## Work task
Every line in the data below that includes "unconnected" belongs in the answer, copied as it stands.

[Source data]
━━━━━━━━

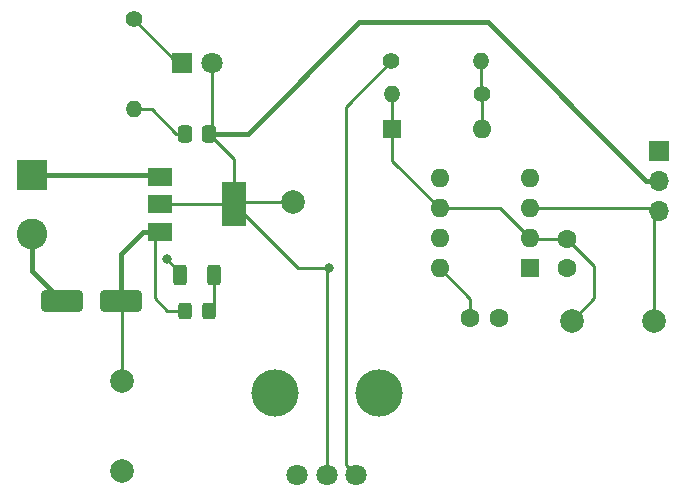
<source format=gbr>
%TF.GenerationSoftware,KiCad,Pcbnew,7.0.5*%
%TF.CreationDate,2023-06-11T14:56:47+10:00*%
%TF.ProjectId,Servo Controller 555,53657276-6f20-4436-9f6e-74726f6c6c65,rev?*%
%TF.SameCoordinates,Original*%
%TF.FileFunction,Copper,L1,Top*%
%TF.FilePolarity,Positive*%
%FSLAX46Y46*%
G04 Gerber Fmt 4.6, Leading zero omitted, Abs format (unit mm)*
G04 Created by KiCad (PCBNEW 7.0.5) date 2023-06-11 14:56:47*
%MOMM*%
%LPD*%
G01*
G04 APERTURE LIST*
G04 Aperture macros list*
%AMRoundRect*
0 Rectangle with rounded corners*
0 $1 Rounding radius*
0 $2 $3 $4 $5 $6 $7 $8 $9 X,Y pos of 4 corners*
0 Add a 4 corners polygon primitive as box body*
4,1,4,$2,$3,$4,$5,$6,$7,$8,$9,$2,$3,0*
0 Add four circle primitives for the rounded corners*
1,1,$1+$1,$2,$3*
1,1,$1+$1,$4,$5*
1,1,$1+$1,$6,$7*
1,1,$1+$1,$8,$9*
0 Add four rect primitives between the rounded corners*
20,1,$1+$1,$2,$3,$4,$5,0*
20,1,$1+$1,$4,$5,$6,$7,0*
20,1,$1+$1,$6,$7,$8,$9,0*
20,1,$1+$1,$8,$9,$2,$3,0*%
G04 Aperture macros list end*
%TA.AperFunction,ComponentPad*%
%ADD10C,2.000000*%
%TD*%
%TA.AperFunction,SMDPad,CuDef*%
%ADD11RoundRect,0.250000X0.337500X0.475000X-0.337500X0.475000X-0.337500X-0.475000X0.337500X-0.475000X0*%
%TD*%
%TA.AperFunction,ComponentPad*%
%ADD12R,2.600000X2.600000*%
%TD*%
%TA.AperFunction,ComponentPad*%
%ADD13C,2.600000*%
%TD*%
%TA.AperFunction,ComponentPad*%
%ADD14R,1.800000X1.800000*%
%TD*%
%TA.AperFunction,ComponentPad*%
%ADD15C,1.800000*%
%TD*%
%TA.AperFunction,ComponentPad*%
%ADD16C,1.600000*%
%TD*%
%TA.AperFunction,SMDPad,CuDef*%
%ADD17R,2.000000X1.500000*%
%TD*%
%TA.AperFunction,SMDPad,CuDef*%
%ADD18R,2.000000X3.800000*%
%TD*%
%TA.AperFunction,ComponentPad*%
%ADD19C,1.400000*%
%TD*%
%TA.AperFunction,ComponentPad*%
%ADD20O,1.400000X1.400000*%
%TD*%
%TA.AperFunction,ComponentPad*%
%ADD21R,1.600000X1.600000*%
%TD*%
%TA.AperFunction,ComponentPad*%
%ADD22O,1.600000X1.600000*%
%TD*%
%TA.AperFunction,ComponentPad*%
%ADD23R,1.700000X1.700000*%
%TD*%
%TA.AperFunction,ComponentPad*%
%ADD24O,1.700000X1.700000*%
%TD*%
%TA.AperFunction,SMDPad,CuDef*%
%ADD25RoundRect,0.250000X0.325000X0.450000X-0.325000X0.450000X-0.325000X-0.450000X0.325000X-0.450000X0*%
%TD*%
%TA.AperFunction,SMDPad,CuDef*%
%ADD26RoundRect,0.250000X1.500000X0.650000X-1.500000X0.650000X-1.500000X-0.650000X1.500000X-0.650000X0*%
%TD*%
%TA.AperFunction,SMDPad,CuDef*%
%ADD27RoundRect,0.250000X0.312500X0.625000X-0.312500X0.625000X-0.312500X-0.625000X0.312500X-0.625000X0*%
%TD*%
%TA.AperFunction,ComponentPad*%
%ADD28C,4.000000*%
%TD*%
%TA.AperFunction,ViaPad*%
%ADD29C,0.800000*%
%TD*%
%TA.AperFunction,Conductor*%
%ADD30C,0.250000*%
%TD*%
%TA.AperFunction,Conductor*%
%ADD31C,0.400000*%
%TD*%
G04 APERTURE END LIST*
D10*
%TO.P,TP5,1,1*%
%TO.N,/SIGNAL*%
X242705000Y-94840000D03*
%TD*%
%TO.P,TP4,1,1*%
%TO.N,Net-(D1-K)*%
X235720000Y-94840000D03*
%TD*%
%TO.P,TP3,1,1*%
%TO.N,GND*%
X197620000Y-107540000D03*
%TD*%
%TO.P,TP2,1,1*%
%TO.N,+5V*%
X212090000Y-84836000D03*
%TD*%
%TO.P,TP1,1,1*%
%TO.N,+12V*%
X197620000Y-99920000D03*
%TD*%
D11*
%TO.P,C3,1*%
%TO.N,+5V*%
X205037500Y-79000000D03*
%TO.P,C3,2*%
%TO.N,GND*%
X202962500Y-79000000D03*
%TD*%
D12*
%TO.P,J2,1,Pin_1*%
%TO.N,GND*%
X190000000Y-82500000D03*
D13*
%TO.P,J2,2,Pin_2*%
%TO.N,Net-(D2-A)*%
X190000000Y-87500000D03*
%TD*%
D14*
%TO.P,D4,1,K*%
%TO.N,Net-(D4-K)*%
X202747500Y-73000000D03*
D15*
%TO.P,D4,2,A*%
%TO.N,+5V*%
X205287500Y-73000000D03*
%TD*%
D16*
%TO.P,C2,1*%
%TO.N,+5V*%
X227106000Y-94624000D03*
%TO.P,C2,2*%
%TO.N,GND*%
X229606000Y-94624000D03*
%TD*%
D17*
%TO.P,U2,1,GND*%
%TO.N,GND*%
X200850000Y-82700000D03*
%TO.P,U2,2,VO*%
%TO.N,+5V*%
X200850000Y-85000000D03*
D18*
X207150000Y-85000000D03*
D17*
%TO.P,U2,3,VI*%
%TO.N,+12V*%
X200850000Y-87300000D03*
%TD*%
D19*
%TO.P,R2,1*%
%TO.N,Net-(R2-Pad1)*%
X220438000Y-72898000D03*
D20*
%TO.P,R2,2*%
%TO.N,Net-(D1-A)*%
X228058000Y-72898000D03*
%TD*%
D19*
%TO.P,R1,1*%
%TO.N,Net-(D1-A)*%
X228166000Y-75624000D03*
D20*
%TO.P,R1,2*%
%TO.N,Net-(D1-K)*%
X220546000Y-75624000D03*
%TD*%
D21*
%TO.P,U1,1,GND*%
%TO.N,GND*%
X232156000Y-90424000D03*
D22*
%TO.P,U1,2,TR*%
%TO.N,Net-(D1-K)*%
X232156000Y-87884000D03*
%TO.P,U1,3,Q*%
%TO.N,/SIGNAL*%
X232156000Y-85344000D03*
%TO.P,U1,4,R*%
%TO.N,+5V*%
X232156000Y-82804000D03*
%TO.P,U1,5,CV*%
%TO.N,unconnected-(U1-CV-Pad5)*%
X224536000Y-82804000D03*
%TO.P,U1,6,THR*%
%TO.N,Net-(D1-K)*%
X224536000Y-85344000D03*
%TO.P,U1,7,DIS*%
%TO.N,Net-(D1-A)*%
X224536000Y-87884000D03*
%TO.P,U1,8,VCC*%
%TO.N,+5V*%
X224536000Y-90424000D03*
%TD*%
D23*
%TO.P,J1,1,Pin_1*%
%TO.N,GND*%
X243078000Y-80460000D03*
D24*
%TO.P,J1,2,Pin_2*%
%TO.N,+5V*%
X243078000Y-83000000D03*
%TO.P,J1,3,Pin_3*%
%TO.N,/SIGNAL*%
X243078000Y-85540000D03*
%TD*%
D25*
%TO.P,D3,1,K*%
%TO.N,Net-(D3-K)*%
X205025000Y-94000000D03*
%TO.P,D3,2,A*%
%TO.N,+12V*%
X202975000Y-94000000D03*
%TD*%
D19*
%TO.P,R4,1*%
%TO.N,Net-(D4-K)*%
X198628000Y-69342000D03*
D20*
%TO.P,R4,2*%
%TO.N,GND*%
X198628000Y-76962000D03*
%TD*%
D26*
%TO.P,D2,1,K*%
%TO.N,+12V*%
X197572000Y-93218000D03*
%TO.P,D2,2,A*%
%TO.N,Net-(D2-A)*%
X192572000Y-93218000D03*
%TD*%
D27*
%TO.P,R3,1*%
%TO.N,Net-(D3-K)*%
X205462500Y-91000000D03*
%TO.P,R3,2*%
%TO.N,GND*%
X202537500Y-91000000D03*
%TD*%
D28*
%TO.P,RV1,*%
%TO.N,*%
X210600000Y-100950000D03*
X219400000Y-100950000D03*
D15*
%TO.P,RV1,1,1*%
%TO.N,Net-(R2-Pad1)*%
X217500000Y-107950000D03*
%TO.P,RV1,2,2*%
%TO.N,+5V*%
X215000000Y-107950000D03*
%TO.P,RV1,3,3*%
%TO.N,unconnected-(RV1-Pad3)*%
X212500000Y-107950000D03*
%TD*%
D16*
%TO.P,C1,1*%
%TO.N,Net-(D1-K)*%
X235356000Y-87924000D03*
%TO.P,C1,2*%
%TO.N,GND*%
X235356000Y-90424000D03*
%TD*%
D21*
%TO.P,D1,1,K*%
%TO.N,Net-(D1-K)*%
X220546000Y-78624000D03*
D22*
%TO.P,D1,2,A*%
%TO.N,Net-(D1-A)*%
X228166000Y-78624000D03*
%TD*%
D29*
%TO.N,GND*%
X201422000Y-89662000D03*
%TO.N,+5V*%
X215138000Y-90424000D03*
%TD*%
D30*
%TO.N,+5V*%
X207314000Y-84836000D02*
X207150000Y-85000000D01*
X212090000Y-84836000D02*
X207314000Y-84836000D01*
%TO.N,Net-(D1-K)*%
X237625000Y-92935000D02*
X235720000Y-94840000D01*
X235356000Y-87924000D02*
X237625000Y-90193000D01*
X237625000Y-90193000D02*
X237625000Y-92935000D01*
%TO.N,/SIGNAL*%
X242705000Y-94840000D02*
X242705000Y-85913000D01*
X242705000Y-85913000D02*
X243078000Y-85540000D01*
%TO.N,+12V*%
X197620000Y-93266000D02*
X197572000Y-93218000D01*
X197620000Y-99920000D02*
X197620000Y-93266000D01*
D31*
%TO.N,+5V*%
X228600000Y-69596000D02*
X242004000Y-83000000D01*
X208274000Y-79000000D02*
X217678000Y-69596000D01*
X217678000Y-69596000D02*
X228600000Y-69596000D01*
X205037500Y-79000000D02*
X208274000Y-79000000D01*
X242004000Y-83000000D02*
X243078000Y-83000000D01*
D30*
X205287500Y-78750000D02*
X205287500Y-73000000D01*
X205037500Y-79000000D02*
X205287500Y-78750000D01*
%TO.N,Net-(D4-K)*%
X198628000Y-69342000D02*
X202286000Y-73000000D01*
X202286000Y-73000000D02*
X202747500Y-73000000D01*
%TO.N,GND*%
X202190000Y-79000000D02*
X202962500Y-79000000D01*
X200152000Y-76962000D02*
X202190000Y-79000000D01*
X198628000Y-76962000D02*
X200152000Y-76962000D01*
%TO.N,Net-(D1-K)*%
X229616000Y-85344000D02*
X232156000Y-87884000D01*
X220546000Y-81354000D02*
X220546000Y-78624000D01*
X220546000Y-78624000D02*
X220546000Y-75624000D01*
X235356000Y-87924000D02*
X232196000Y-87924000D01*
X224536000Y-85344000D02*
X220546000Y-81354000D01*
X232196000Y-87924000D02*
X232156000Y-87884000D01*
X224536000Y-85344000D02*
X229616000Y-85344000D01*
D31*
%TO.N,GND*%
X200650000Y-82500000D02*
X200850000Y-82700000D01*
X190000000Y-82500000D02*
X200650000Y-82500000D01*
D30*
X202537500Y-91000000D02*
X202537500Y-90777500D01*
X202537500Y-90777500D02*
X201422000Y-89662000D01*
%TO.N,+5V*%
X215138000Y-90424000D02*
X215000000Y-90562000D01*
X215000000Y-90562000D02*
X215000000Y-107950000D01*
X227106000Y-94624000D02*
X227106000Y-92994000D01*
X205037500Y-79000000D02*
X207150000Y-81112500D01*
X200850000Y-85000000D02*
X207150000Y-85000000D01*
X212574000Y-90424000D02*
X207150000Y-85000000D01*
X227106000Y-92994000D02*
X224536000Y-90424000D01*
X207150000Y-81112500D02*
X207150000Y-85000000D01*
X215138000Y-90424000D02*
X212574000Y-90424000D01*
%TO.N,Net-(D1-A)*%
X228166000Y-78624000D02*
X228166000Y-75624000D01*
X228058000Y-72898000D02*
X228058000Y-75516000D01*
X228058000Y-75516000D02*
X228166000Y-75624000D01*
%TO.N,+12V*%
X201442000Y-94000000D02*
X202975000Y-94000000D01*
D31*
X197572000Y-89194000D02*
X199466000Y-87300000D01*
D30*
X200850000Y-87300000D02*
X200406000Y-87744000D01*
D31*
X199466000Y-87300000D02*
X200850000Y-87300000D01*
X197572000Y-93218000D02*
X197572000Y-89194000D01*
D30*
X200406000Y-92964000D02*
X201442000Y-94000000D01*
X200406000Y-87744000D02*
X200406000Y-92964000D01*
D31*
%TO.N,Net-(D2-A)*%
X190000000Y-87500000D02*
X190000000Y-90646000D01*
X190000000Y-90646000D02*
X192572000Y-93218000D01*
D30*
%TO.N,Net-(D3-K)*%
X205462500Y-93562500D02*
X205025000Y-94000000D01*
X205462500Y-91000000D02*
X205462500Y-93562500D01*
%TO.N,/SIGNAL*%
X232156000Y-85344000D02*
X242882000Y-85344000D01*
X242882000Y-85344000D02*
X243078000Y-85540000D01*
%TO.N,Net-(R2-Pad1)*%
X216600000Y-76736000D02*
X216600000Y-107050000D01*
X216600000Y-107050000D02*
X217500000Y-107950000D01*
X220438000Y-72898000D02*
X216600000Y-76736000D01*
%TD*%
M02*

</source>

━━━━━━━━

## Your solution
%TO.N,unconnected-(U1-CV-Pad5)*%
%TO.N,unconnected-(RV1-Pad3)*%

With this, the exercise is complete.